**PROBLEM DETAILS:**
Go to the line in the entries below that holds "1.从硬盘中将bin/ker" and repeat exactly from there through the line that holds "4.遍历Program He", inclusive.

**TASK INPUTS:**

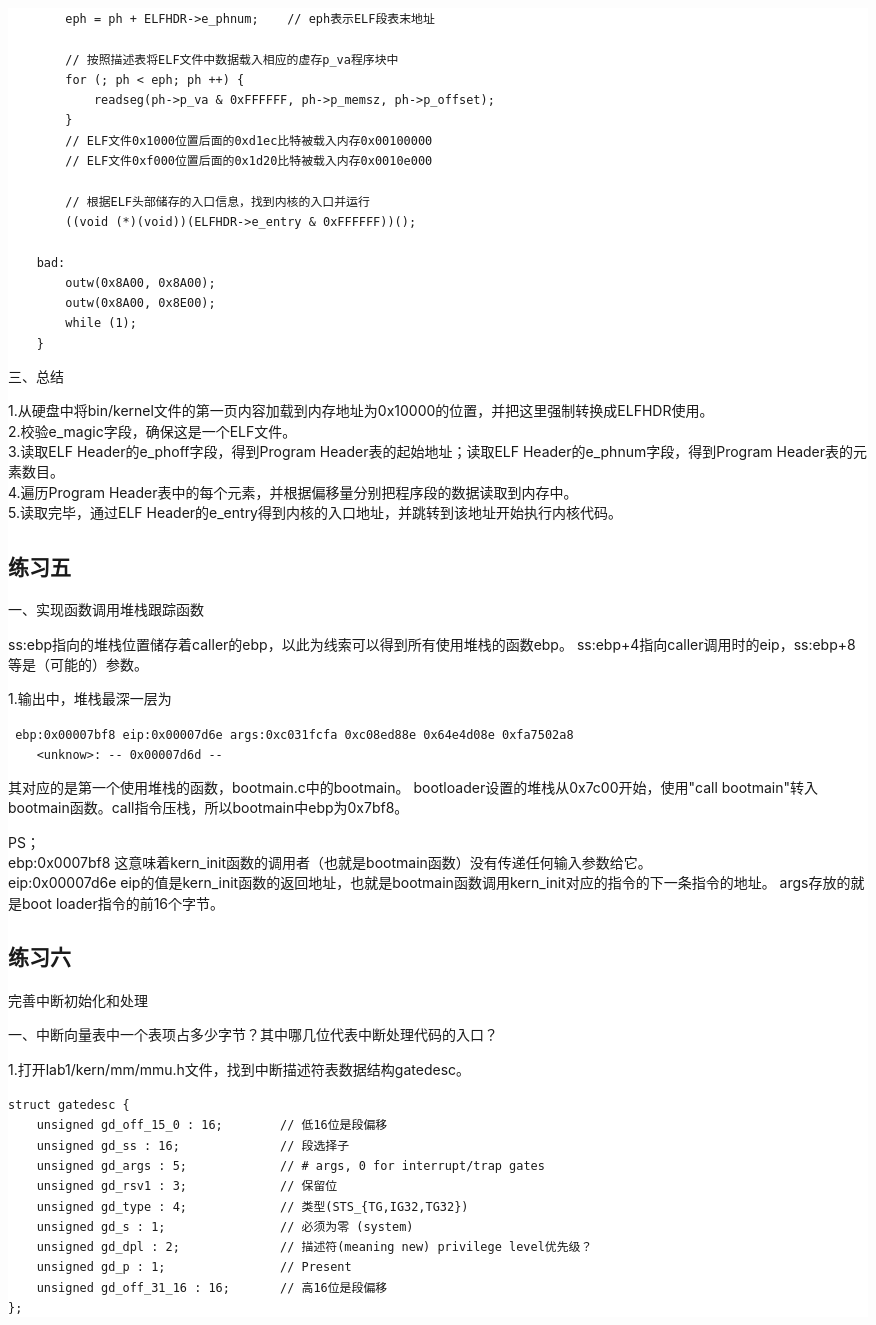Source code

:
 ```
	    eph = ph + ELFHDR->e_phnum;    // eph表示ELF段表末地址
	
	    // 按照描述表将ELF文件中数据载入相应的虚存p_va程序块中
	    for (; ph < eph; ph ++) {
	        readseg(ph->p_va & 0xFFFFFF, ph->p_memsz, ph->p_offset);
	    }
	    // ELF文件0x1000位置后面的0xd1ec比特被载入内存0x00100000
	    // ELF文件0xf000位置后面的0x1d20比特被载入内存0x0010e000

	    // 根据ELF头部储存的入口信息，找到内核的入口并运行
	    ((void (*)(void))(ELFHDR->e_entry & 0xFFFFFF))();
	
	bad:
	    outw(0x8A00, 0x8A00);
	    outw(0x8A00, 0x8E00);
	    while (1);
	}
```

三、总结  

1.从硬盘中将bin/kernel文件的第一页内容加载到内存地址为0x10000的位置，并把这里强制转换成ELFHDR使用。  
2.校验e_magic字段，确保这是一个ELF文件。  
3.读取ELF Header的e_phoff字段，得到Program Header表的起始地址；读取ELF Header的e_phnum字段，得到Program Header表的元素数目。  
4.遍历Program Header表中的每个元素，并根据偏移量分别把程序段的数据读取到内存中。  
5.读取完毕，通过ELF Header的e_entry得到内核的入口地址，并跳转到该地址开始执行内核代码。  

## 练习五  

一、实现函数调用堆栈跟踪函数 

ss:ebp指向的堆栈位置储存着caller的ebp，以此为线索可以得到所有使用堆栈的函数ebp。
ss:ebp+4指向caller调用时的eip，ss:ebp+8等是（可能的）参数。

1.输出中，堆栈最深一层为
```
 ebp:0x00007bf8 eip:0x00007d6e args:0xc031fcfa 0xc08ed88e 0x64e4d08e 0xfa7502a8
    <unknow>: -- 0x00007d6d --
```
其对应的是第一个使用堆栈的函数，bootmain.c中的bootmain。
bootloader设置的堆栈从0x7c00开始，使用"call bootmain"转入bootmain函数。call指令压栈，所以bootmain中ebp为0x7bf8。

PS；  
ebp:0x0007bf8 这意味着kern_init函数的调用者（也就是bootmain函数）没有传递任何输入参数给它。  
eip:0x00007d6e eip的值是kern_init函数的返回地址，也就是bootmain函数调用kern_init对应的指令的下一条指令的地址。
args存放的就是boot loader指令的前16个字节。      

## 练习六

完善中断初始化和处理

一、中断向量表中一个表项占多少字节？其中哪几位代表中断处理代码的入口？

1.打开lab1/kern/mm/mmu.h文件，找到中断描述符表数据结构gatedesc。
```
struct gatedesc {
    unsigned gd_off_15_0 : 16;        // 低16位是段偏移
    unsigned gd_ss : 16;              // 段选择子
    unsigned gd_args : 5;             // # args, 0 for interrupt/trap gates
    unsigned gd_rsv1 : 3;             // 保留位
    unsigned gd_type : 4;             // 类型(STS_{TG,IG32,TG32})
    unsigned gd_s : 1;                // 必须为零 (system)
    unsigned gd_dpl : 2;              // 描述符(meaning new) privilege level优先级？
    unsigned gd_p : 1;                // Present
    unsigned gd_off_31_16 : 16;       // 高16位是段偏移
};
```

**ANSWER FOR THE TASK:**
1.从硬盘中将bin/kernel文件的第一页内容加载到内存地址为0x10000的位置，并把这里强制转换成ELFHDR使用。  
2.校验e_magic字段，确保这是一个ELF文件。  
3.读取ELF Header的e_phoff字段，得到Program Header表的起始地址；读取ELF Header的e_phnum字段，得到Program Header表的元素数目。  
4.遍历Program Header表中的每个元素，并根据偏移量分别把程序段的数据读取到内存中。  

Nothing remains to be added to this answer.